Toma worked through Grasslands Bushman Lodge, a community-owned camp a few kilometers from town that runs cultural programs with genuine consent and proper revenue-sharing rather than the extractive performance that passes for cultural tourism in many places. He spoke Naro and Setswana and fragments of English, communicated through a bilingual guide, and spent a morning teaching me to read sand the way I read a page. The drag mark of a puff adder — a faint S-curve in the dust, barely a centimeter wide, the scales leaving a particular texture in the dry surface. The depth of a kudu’s front hoof versus its rear, indicating direction and speed. The hollow in the hard ground where a bat-eared fox had stood motionless for twenty minutes, listening for termites moving below the surface. Each mark was a sentence. Together they were a story about the previous night more detailed than any wildlife documentary.

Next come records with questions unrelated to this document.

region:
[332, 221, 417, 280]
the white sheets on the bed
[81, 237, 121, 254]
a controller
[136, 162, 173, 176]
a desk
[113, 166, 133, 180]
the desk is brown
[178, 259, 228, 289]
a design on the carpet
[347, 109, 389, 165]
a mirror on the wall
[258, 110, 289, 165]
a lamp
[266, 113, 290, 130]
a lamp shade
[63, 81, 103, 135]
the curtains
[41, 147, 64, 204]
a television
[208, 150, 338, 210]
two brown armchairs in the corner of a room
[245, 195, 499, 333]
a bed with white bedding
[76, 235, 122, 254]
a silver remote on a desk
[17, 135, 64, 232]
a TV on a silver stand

San rock paintings dot the calcrete outcrops in the Ghanzi District — faded ochre and red figures of eland, human hunters, half-animal therianthropes that represent something in the San metaphysical system I cannot claim to fully understand but that vibrated with intention across several thousand years of separation. The Kuru Art Project, based in D’Kar village just outside Ghanzi, has supported contemporary San artists for thirty years; their paintings draw directly from the same visual tradition as the rock art but express something entirely present-tense. I bought a small canvas of a lion in profile from a woman who had painted it that week. She described the lion, through the guide, as one she had seen near the borehole on her cousin’s land the previous Wednesday. The painting was specific. The specificity was the whole point.

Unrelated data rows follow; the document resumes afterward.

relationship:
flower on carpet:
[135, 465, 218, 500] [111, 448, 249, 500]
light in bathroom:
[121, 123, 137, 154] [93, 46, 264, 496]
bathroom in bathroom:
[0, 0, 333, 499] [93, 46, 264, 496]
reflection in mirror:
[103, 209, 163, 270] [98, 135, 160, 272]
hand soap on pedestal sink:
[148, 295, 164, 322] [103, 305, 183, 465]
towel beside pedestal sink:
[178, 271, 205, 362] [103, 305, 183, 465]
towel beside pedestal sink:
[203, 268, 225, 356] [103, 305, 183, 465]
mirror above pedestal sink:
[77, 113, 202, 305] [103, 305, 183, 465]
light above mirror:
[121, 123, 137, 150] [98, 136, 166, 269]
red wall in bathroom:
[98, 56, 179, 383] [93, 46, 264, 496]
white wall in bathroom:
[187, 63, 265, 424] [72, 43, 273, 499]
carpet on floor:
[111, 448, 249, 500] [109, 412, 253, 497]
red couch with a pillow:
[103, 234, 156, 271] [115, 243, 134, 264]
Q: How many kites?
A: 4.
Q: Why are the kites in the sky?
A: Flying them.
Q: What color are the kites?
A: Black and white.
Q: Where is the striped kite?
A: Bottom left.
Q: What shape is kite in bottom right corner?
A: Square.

Ghanzi town itself offers an unpretentious view into the Kalahari’s administrative life: the supply trucks that come from Lobatse every few days, the cattle auction that fills the edge of town with dust and livestock every few weeks, the small grocery stocking South African canned goods alongside traditional dried meat hung from hooks. It is a utilitarian place, but sitting on the veranda of the lodge in the evening while the Kalahari dark assembled overhead — the stars arriving in battalions — I felt very far from anywhere that required me to perform any version of myself.
When to go: Year-round, though the drive to Ghanzi from Maun or Lobatse is easier in the dry season (May to September). The cultural programs at Grasslands Bushman Lodge and Kuru Art Project run throughout the year; advance booking is recommended in July and August when the main park season fills regional accommodation.